Nükleer Gerçeklikler

Yaşanan son olaylar, İran ve Kuzey Kore nükleer programlarına yönelik Amerikan liderliğinde sürdürülen stratejinin başarısız olmakla kalmayıp hassaten kötü sonuçlar doğuracağını da telkin etmektedir.

Barack Obama'nın, Kuzey Kore'nin gerçekleştirdiği nükleer teste verdiği tepki, Amerikan yaklaşımını özetledi.

Pyongyang'ın nihâi bir seçimle yüzyüze olduğuna işaret etti.

Şayet Kim Jong-il rejimi nükleer silah arayışından vazgeçerse, Kuzey Kore'nin önünde uluslararası câmianın normal bir üyesi olma ve bir dizi diplomatik ve ekonomik kazanç fırsatları var; aksi durumda diyor Başkan, nükleer silah geliştirme teşebbüsüne devam ederse, "yoğun bir tecridle" karşılaşacak. Washington, Başkan'ın yaptığı uyarıyı BM Güvenlik Konseyi'nin sıkı müeyyideleriyle destekledi.

Obama yönetiminin Irak yaklaşımı biraz daha ustalıklı ve de bir nebze incelikli ancak dönüp dolaşıp yine aynı seçeneği İran'a da sunuyor. Obama'nın Kahire konuşmasında da değindiği gibi kilit farklılık – Tahran, tüm uluslararası antlaşma ve tedbirlere riayet ettiği müddetçe - İran'ın "barışçıl" bir nükleer program sürdürmesine izin verilmesinde yatıyor. ABD, Kuzey Kore'ye karşı böyle bir esneklik hiçbir zaman sergilemedi. Washington'ın amacı Pyongyang'ın nükleer programına tam, doğrulanabilir ve geriye dönülemez şekilde son vermek.

Obama yönetiminin Tahran'a yaptığı teklifler Pyongyang'a yaptığından biraz daha cömertse de sonuç aynı: İşbirliği yapmayı reddettikleri takdirde her iki ülkenin elim bir tecrîde terk edilmesi söz konusu. Fakat Amerikan politika yapımcıları bu tehdidin makul veya uygulanabilir olup olmadığını kendilerine bir sormalılar. Delillere bakılırsa ne makul ne de uygulanabilir duruyorlar.

#### Verilen Bilgiler:
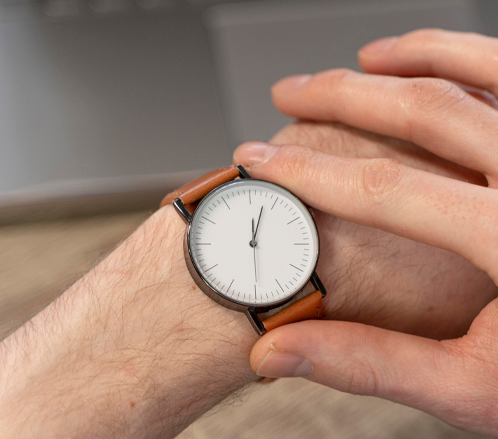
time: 12:02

#### İstenenler:
a) Lütfen nükleer programları ele alan kaynak metinden, "Obama yönetiminin Irak" sözlerini içeren yerle başlayıp "şekilde son vermek." ile biten bölümü harfi harfine aktarın.
b) Nükleer programları ele alan kaynak metni kaldığı yerden sürdürün.
Satırların bu işle hiçbir ilgisi yok.

#### Yanıtlar:
a)
Obama yönetiminin Irak yaklaşımı biraz daha ustalıklı ve de bir nebze incelikli ancak dönüp dolaşıp yine aynı seçeneği İran'a da sunuyor. Obama'nın Kahire konuşmasında da değindiği gibi kilit farklılık – Tahran, tüm uluslararası antlaşma ve tedbirlere riayet ettiği müddetçe - İran'ın "barışçıl" bir nükleer program sürdürmesine izin verilmesinde yatıyor. ABD, Kuzey Kore'ye karşı böyle bir esneklik hiçbir zaman sergilemedi. Washington'ın amacı Pyongyang'ın nükleer programına tam, doğrulanabilir ve geriye dönülemez şekilde son vermek.

b)
Washington, Kuzey Kore veya İran'ı politikalarını değiştirmeye zorlayacak bir tecrid düzeyini yakalaması muhtemel değildir. Pekin her ne kadar şu son nükleer bomba ve füze testini yaptı diye Kuzey Kore'ye öfkelendiyse de Çinli yetkililer Kim Jong-il rejimine sahici sertlikte müeyyide uygulanmasına karşı sebâtla muhalefet ettiler. Ve Çin'in tam bir işbirliği olmaksızın, Pyongyang üzerindeki ekonomik müeyyidelerin sadece sınırlı bir etkisi olacaktır.

İran'ı başarılı bir şekilde tecrid etmek daha uzak bir ihtimaldir. Hem Rusya hem de Çin, Tahran'a karşı sert tedbirler uygulamada ayak sürümüşlerdi; mevcut müeyyide sistemi ise fena halde kaçak yapıyor. Dahası, İran, yoksulluğun çarptığı küçük K.Kore'nin aksine, orta çaplı bir güçtür ve bölgede hatırı sayılır bir etkisi vardır.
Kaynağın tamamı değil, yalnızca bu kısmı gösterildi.